By David Hicks (Tara Hall Productions)

Over 132 pages, Melbourne educator and percussionist David Hicks celebrated the Australian drumming and session scene through the eyes and experiences of seven top drummers, in a special one amongst our listicle of music books.

They were Stewart Speer (Max Merritt & The Meteors), Mark Kennedy (Spectrum, Ayers Rock), Darryn Farrugia (Eurogliders, Cat Empire), Andrew Gander (James Morrison), Graham Morgan (“most recorded drummer in Oz history”), Gordon Rytmeister (Australian Idol) and John Watson (Australian Crawl).

Own Chapter

Stick Figures (first published in 2002) gave them their own chapter, allowing them to talk at length about how they improved their techniques, coped with pressures and stress livc and in the recording studio, experimenting with their gear set-up and other tips from the best.

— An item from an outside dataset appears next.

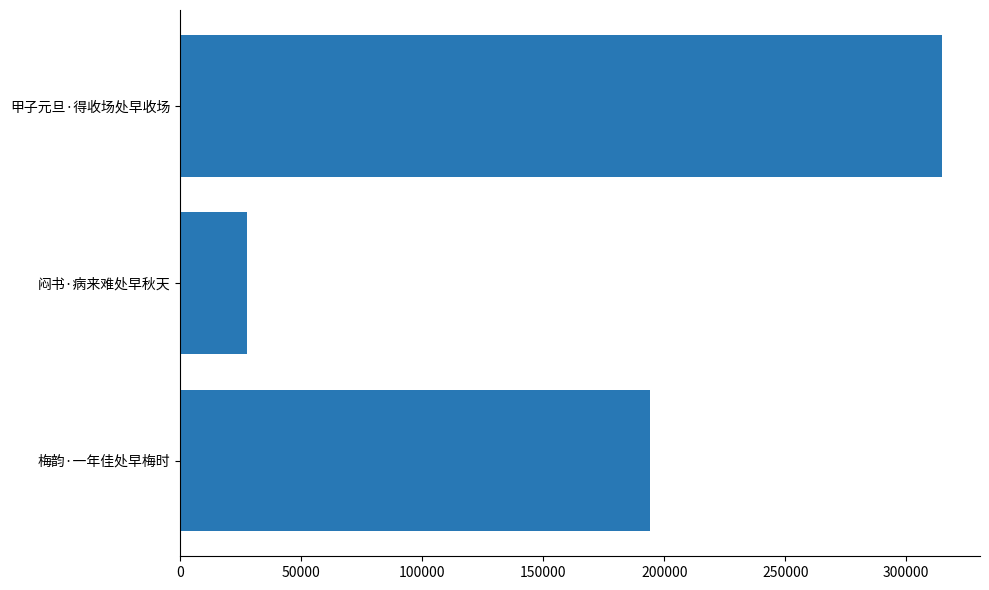

Does the chart contain any negative values?

No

DEAR BOY: THE LIFE OF KEITH MOON

By Tony Fletcher (Omnibus)

Music books can cover technique, history and biography, this one is the latter. It was to Keith Moon’s credit that all his madcap antics did not detract one iota from his legendary drumming style with The Who.

It was also significant that his death in in 1978 at just 32 is not the final chapter of this, a welcome addition to our music books.

Mad Moon

At 600+ pages, Who devotee Tony Fletcher gives a detailed account of Mr. Mad Moon Rising, talking to virtually everyone he worked, lived and partied with.

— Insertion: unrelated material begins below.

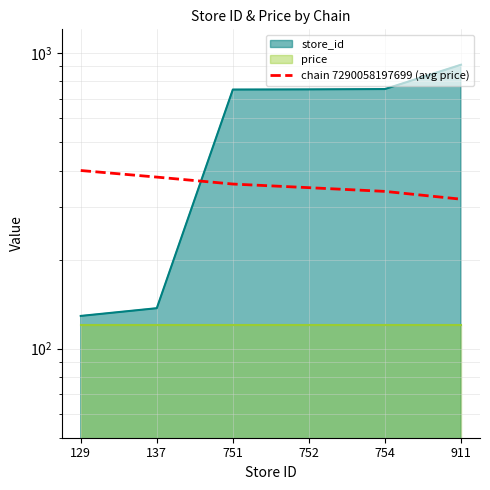

What is the ratio of the value at 754 to the value at 751?

0.9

As a drummer he seldom used hi-hat cymbals onstage, complaining they were too soft.

16 Piece

By 1966, his Premier kit was a nine-piece with a double-bass set up, growing by 1973 to 13 incorporating two gongs, tympani and a double row of tom toms, and 16 by the end of his life.

Moon was more than just a wealthy attention-getting madman rock star whose hotel trashing and cherry bombs were only tolerated because of fame.

Schizophrenia

It is now accepted he had Borderline Personality Disorder and schizophrenia, a fear of abandonment and need for attention, worsened by copious intake of alcohol and drugs.

His wife, who left because he was mean, said he would dress up as Hitler one day, a pirate the next and Noel Coward a third…not only dress up but BE those people all day.

Get Rise

He was not a racist. But he’d dress in Nazi regalia and wander down to the local pub just to get a rise out of the drinkers there.

With severe mood swings and anxiety attacks, Moon was never happy, never felt loved, and never had true friends outside The Who.

Fletcher’s investigation found many antics didn’t really happen but spread by The Who’s publicist.

Rolls In Swimming Pool

Even the best known – the Rolls Royce in the swimming pool of a hotel chain in party in Flint, Michigan – is thought to have been exaggerated by Moon when he recounted it a year later to an American journalist.

Close friends told Fletcher that by the end, when he was looking bloated and twice his age, he tried to stop drinking but would go into withdrawal seizures.

A doctor gave him Heminevrin for this. It should only have been administered in a hospital. But the doctor was a Who fan and gave it to him.

Premiere

After attending the premiere of a Buddy Holly movie with his girlfriend, they returned to his rented London flat and went to sleep.

He and his girlfriend had a row because she wouldn’t wake up and fry him some chops. “Fuck you!” was the last thing he uttered.

He kept waking up through the night and taking the tablets. 32 were found in his system, ending the story of the last on our list of music books.